The healing power of sweating – why sweating heals wounds

If you go to the sauna, you will inevitably start sweating. This is how the body regulates its core temperature and protects itself from overheating. However, your sweat glands still play an important role in the organism. They help him heal small cuts and scratches by himself. In this respect, a sauna session is also very healthy.
Sweat heals all wounds

Sweat heals all wounds

The healing power of sweating. Researchers at the University of Michigan recently published a study. In it, they explain why wounds heal worse as we age and how we can solve this problem by sweating. To do this, you first need to know that your body has countless sweat glands.

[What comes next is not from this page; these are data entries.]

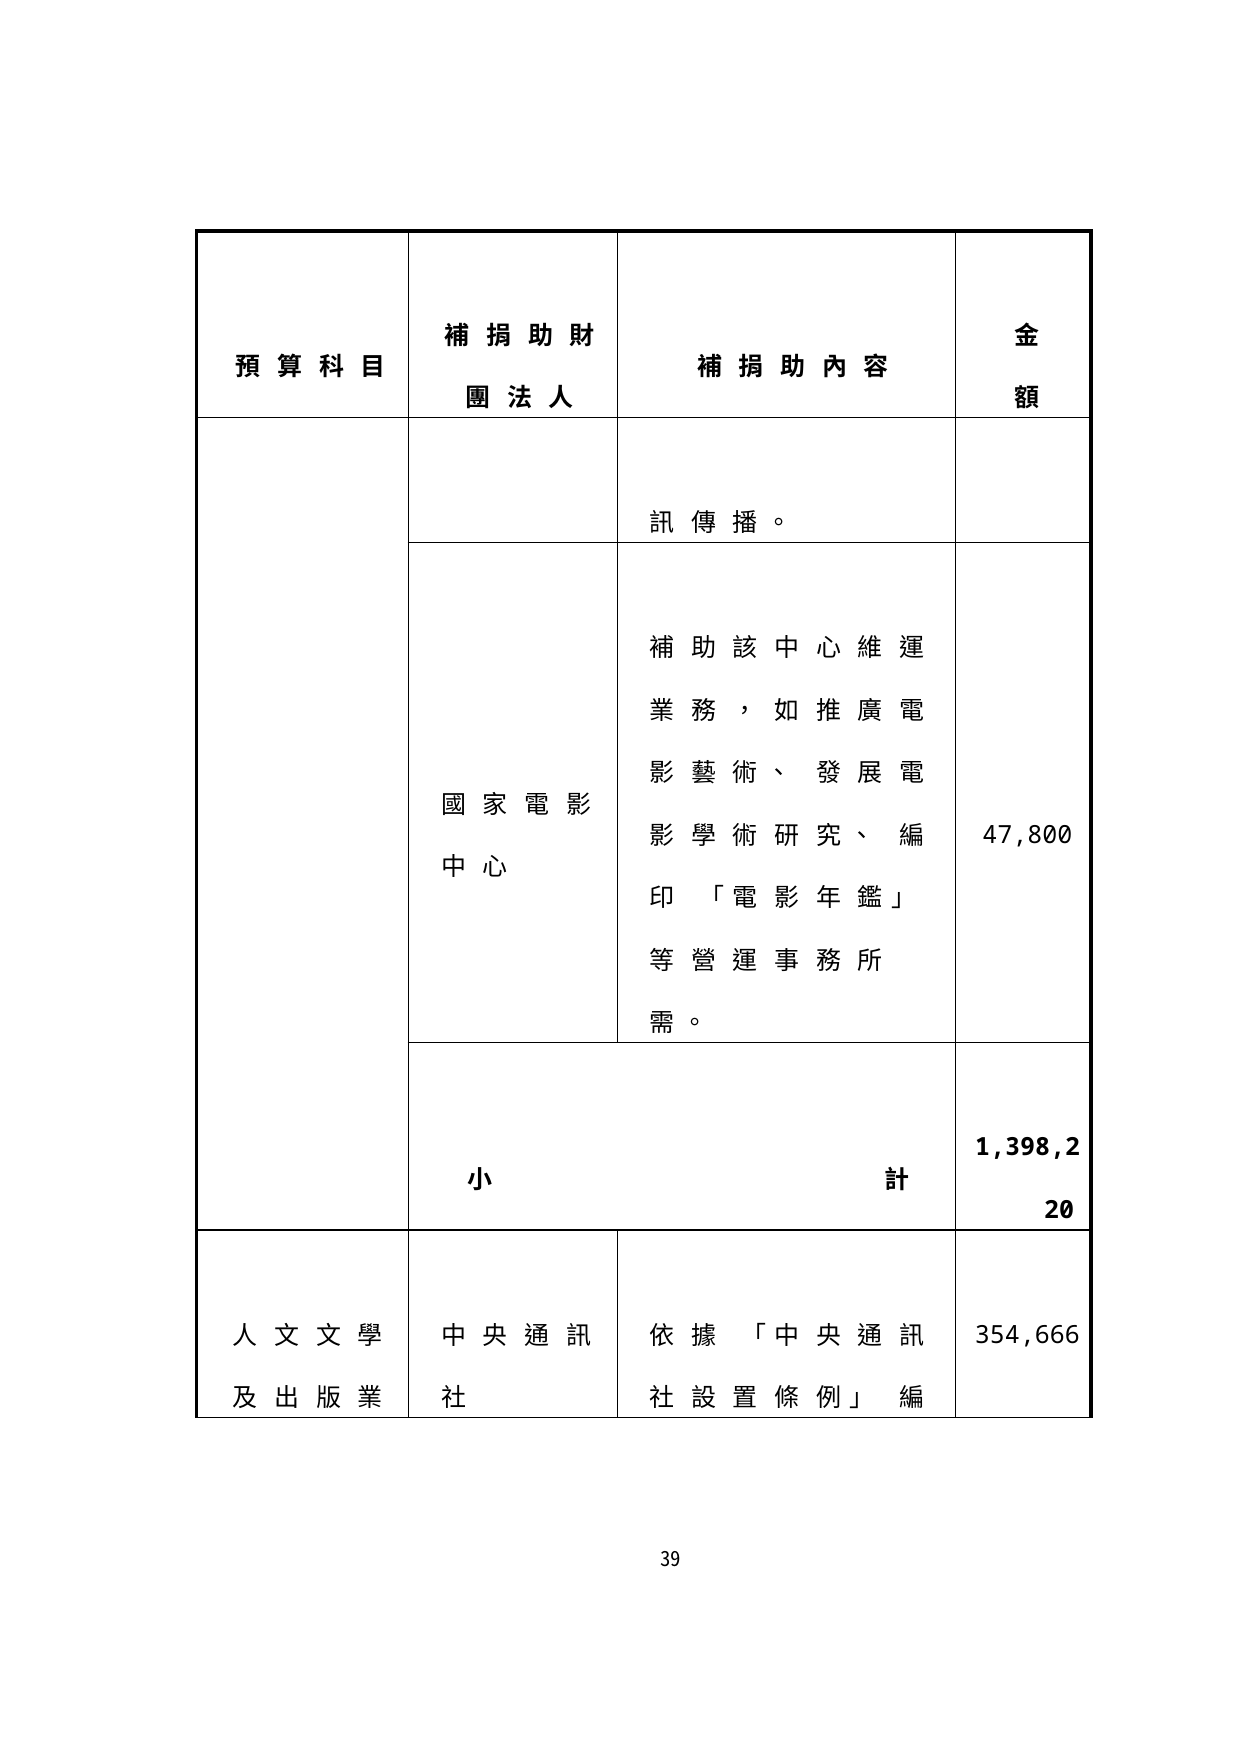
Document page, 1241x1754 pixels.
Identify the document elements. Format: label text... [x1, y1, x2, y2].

table_cell 47,800 [956, 543, 1089, 1042]
table_cell 小 計 [409, 1043, 955, 1229]
table_cell 人文文學及出版業 [198, 1231, 408, 1417]
table_header 補捐助財團法人 [409, 233, 617, 417]
table_header 補捐助內容 [618, 233, 955, 417]
table_cell 國家電影中心 [409, 543, 617, 1042]
table_cell 中央通訊社 [409, 1231, 617, 1417]
table_cell 1,398,220 [956, 1043, 1089, 1229]
table_cell 354,666 [956, 1231, 1089, 1417]
table_cell 訊傳播。 [618, 418, 955, 542]
table_header 預算科目 [198, 233, 408, 417]
table_cell [198, 418, 408, 1229]
table_cell [956, 418, 1089, 542]
table_cell 補助該中心維運業務，如推廣電影藝術、發展電影學術研究、編印「電影年鑑」等營運事務所需。 [618, 543, 955, 1042]
table_cell 依據「中央通訊社設置條例」編 [618, 1231, 955, 1417]
table_cell [409, 418, 617, 542]
table_header 金 額 [956, 233, 1089, 417]
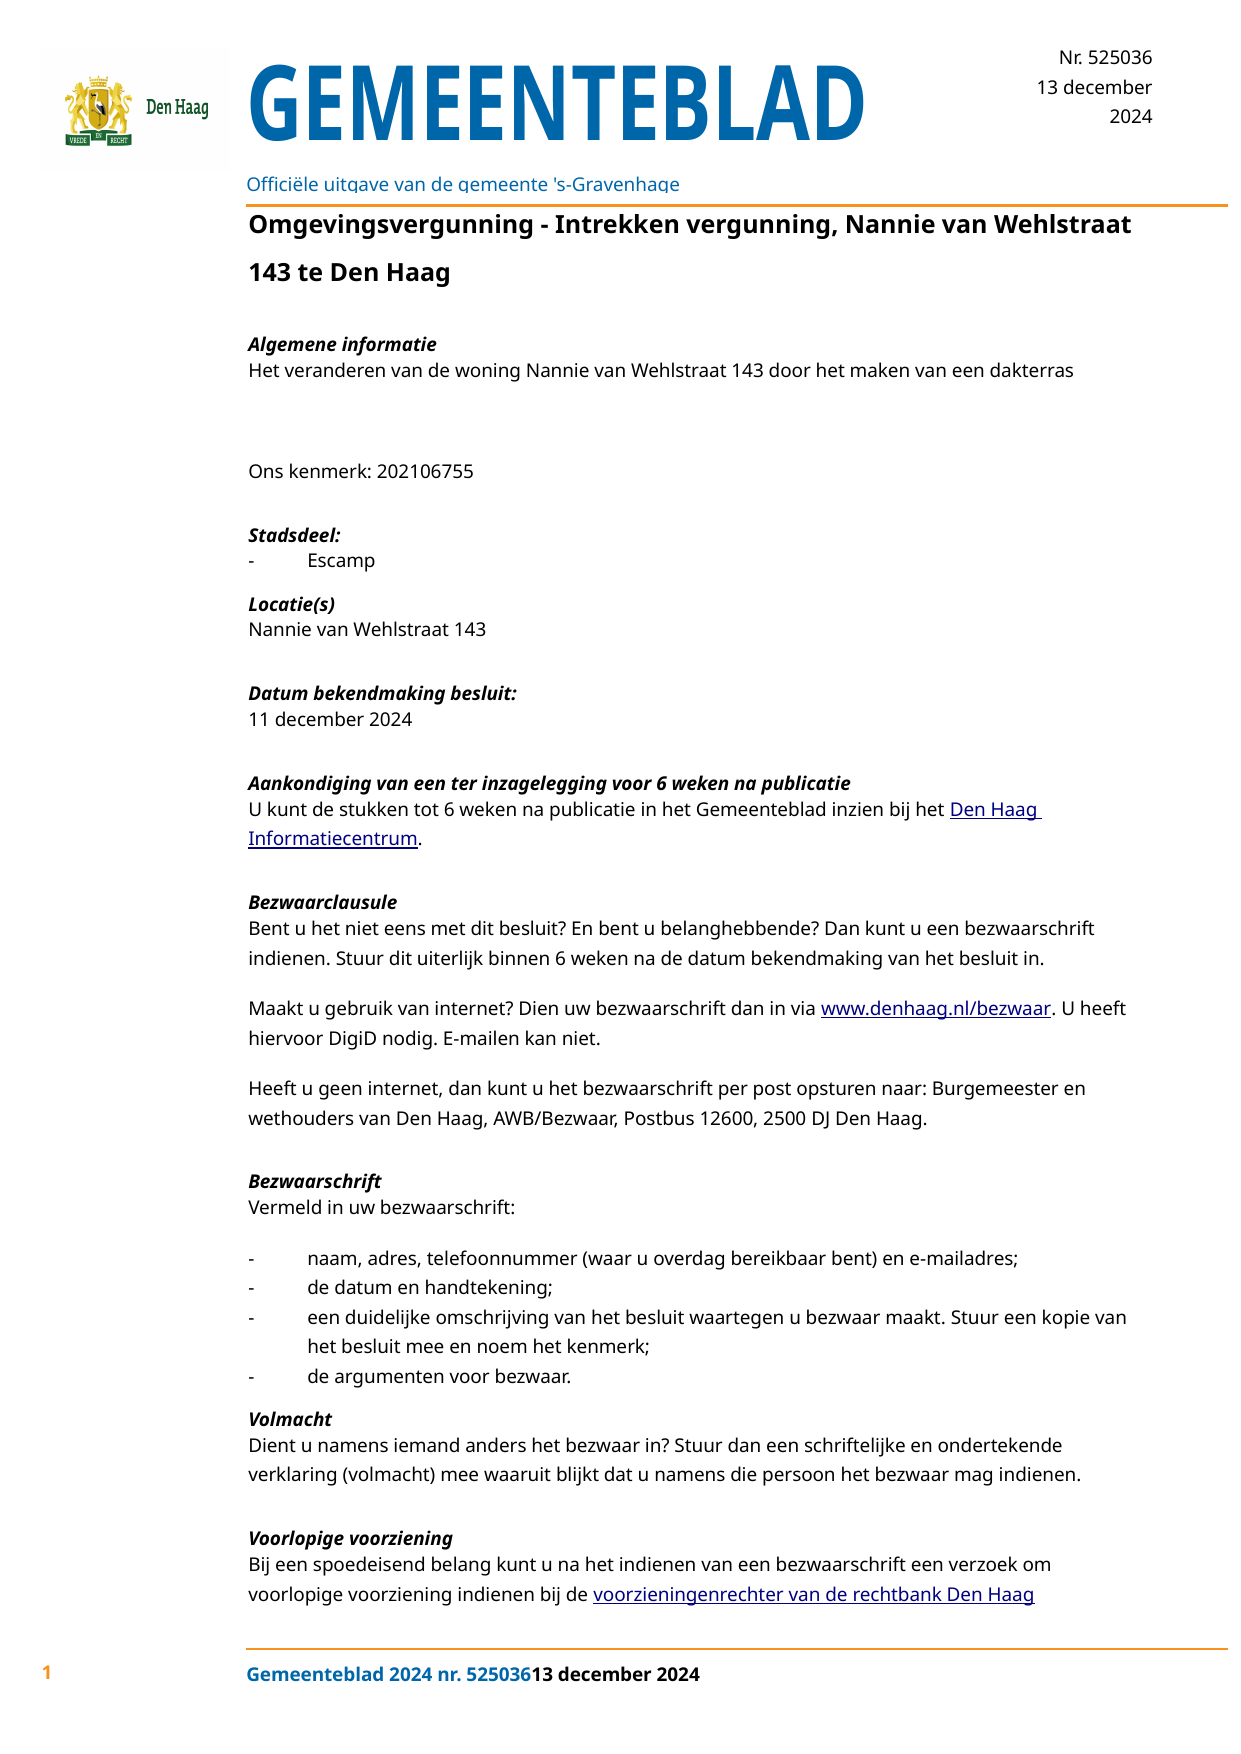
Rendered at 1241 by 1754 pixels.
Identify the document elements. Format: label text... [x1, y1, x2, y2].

text Omgevingsvergunning - Intrekken vergunning, Nannie van Wehlstraat 143 te Den Haag [248, 207, 1152, 288]
picture [41, 47, 231, 172]
text Algemene informatie [248, 331, 1152, 357]
list de argumenten voor bezwaar. [248, 1363, 1152, 1389]
text Bent u het niet eens met dit besluit? En bent u belanghebbende? Dan kunt u een bezwaarschrift indienen. Stuur dit uiterlijk binnen 6 weken na de datum bekendmaking van het besluit in. [248, 915, 1152, 971]
text Het veranderen van de woning Nannie van Wehlstraat 143 door het maken van een dakterras [248, 357, 1152, 383]
text Datum bekendmaking besluit: [248, 681, 1152, 706]
text Bezwaarclausule [248, 889, 1152, 915]
text U kunt de stukken tot 6 weken na publicatie in het Gemeenteblad inzien bij het Den Haag Informatiecentrum. [248, 796, 1152, 851]
text Locatie(s) [248, 591, 1152, 617]
text 11 december 2024 [248, 706, 1152, 732]
text Volmacht [248, 1406, 1152, 1432]
list naam, adres, telefoonnummer (waar u overdag bereikbaar bent) en e-mailadres; [248, 1245, 1152, 1271]
list de datum en handtekening; [248, 1274, 1152, 1300]
text Vermeld in uw bezwaarschrift: [248, 1194, 1152, 1220]
text Heeft u geen internet, dan kunt u het bezwaarschrift per post opsturen naar: Burgemeester en wethouders van Den Haag, AWB/Bezwaar, Postbus 12600, 2500 DJ Den Haag. [248, 1075, 1152, 1131]
text Maakt u gebruik van internet? Dien uw bezwaarschrift dan in via www.denhaag.nl/bezwaar. U heeft hiervoor DigiD nodig. E-mailen kan niet. [248, 995, 1152, 1051]
text Bij een spoedeisend belang kunt u na het indienen van een bezwaarschrift een verzoek om voorlopige voorziening indienen bij de voorzieningenrechter van de rechtbank Den Haag [248, 1551, 1152, 1607]
list een duidelijke omschrijving van het besluit waartegen u bezwaar maakt. Stuur een kopie van het besluit mee en noem het kenmerk; [248, 1304, 1152, 1359]
text Voorlopige voorziening [248, 1526, 1152, 1551]
list Escamp [248, 548, 1152, 573]
text Nannie van Wehlstraat 143 [248, 617, 1152, 642]
text Dient u namens iemand anders het bezwaar in? Stuur dan een schriftelijke en ondertekende verklaring (volmacht) mee waaruit blijkt dat u namens die persoon het bezwaar mag indienen. [248, 1432, 1152, 1487]
text Stadsdeel: [248, 522, 1152, 548]
text Bezwaarschrift [248, 1169, 1152, 1194]
text Ons kenmerk: 202106755 [248, 458, 1152, 484]
text Aankondiging van een ter inzagelegging voor 6 weken na publicatie [248, 770, 1152, 796]
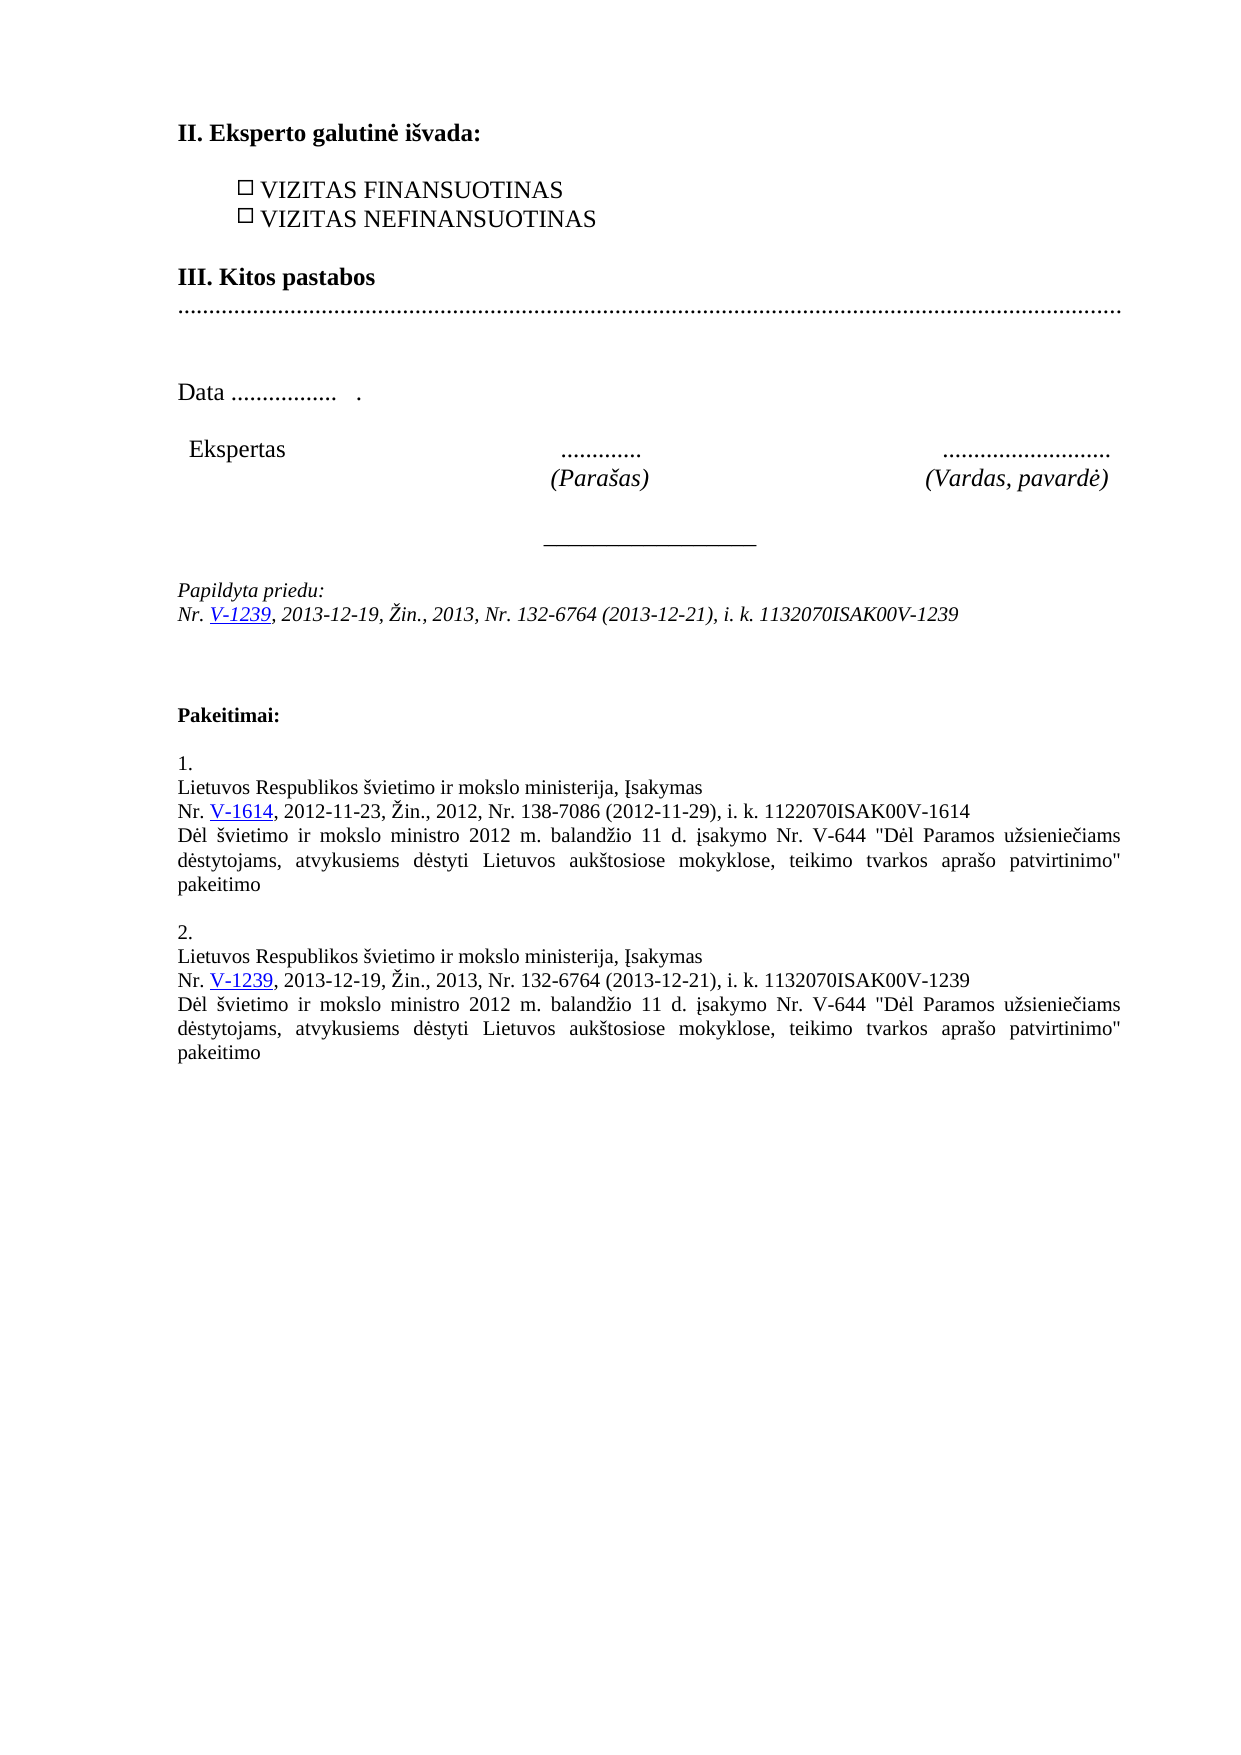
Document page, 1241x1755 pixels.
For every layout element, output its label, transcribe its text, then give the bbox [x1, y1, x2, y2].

table_header Ekspertas [177, 434, 463, 492]
text II. Eksperto galutinė išvada: [177, 118, 1122, 147]
text [] VIZITAS FINANSUOTINAS [236, 176, 1122, 204]
text Lietuvos Respublikos švietimo ir mokslo ministerija, Įsakymas [177, 775, 1122, 799]
text Lietuvos Respublikos švietimo ir mokslo ministerija, Įsakymas [177, 944, 1122, 968]
text Dėl švietimo ir mokslo ministro 2012 m. balandžio 11 d. įsakymo Nr. V-644 "Dėl Paramos užsieniečiams dėstytojams, atvykusiems dėstyti Lietuvos aukštosiose mokyklose, teikimo tvarkos aprašo patvirtinimo" pakeitimo [177, 992, 1122, 1064]
text 1. [177, 751, 1122, 775]
text Data ................. . [177, 377, 1122, 406]
text _________________ [177, 521, 1122, 549]
text III. Kitos pastabos [177, 262, 1122, 291]
text Nr. V-1239, 2013-12-19, Žin., 2013, Nr. 132-6764 (2013-12-21), i. k. 1132070ISAK00V-1239 [177, 968, 1122, 992]
text Papildyta priedu: [177, 578, 1122, 602]
table_header ........................... (Vardas, pavardė) [739, 434, 1122, 492]
text [] VIZITAS NEFINANSUOTINAS [236, 204, 1122, 233]
table_header ............. (Parašas) [464, 434, 738, 492]
text ... [177, 291, 1122, 319]
text 2. [177, 920, 1122, 944]
text Dėl švietimo ir mokslo ministro 2012 m. balandžio 11 d. įsakymo Nr. V-644 "Dėl Paramos užsieniečiams dėstytojams, atvykusiems dėstyti Lietuvos aukštosiose mokyklose, teikimo tvarkos aprašo patvirtinimo" pakeitimo [177, 823, 1122, 896]
text Pakeitimai: [177, 703, 1122, 727]
text Nr. V-1239, 2013-12-19, Žin., 2013, Nr. 132-6764 (2013-12-21), i. k. 1132070ISAK00V-1239 [177, 602, 1122, 626]
text Nr. V-1614, 2012-11-23, Žin., 2012, Nr. 138-7086 (2012-11-29), i. k. 1122070ISAK00V-1614 [177, 799, 1122, 823]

Many of them are located respectively in your armpits, in your palms, on your forearms and on the soles of your feet. When you sweat, it’s usually in response to high temperatures or emotional stress. The glands become active whenever you are nervous, anxious, or excited. To understand the positive effect of sweat, you need to know that the glands always contain fresh skin cells.

If they get into wounds, they grow firmly and help to close them. These fresh cells are formed deep down in the sweat glands and come to the surface when a wound occurs. If this works well, they heal quickly. If not, wounds disappear slowly or do not heal at all.

Wound healing slows down with age

What we do know is that wounds heal faster in young people than in older people. Michigan’s researchers have now tried to understand this process in detail. They have also investigated exactly what role the sweat glands play. Their first finding: younger people tend to sweat less than older people. But was that the answer to the riddle? Is this the reason wounds heal more slowly in older people?

Even if the answer is very simple: the researchers found out that it is the same. But the results also showed that only half of the sweat glands of the older people produced fresh skin cells that have the power to heal wounds. In young people, they found these skin cells in all sweat glands. In addition, the skin cells of the elderly did not adhere as well. This is probably another reason why their wounds heal more slowly.

The skin of the older subjects was also badly damaged by the sun, so the cells had trouble getting to where they were needed. It’s a bit like someone skipping steps when climbing stairs. Some cells made it to the top, others stumbled.

Sweating for all it’s worth

But the more people sweat, the more cells are flushed to the surface. And when more cells make their way up, more arrive at their destination. This in turn brings us back to the topic of saunas. Here, you sweat for all you’re worth. So a correspondingly large number of cells also reach the surface. Your skin can only benefit from this. Another lesson from the study is: always make sure you use the correct sunscreen. Because once the skin is damaged, its self-healing powers suffer.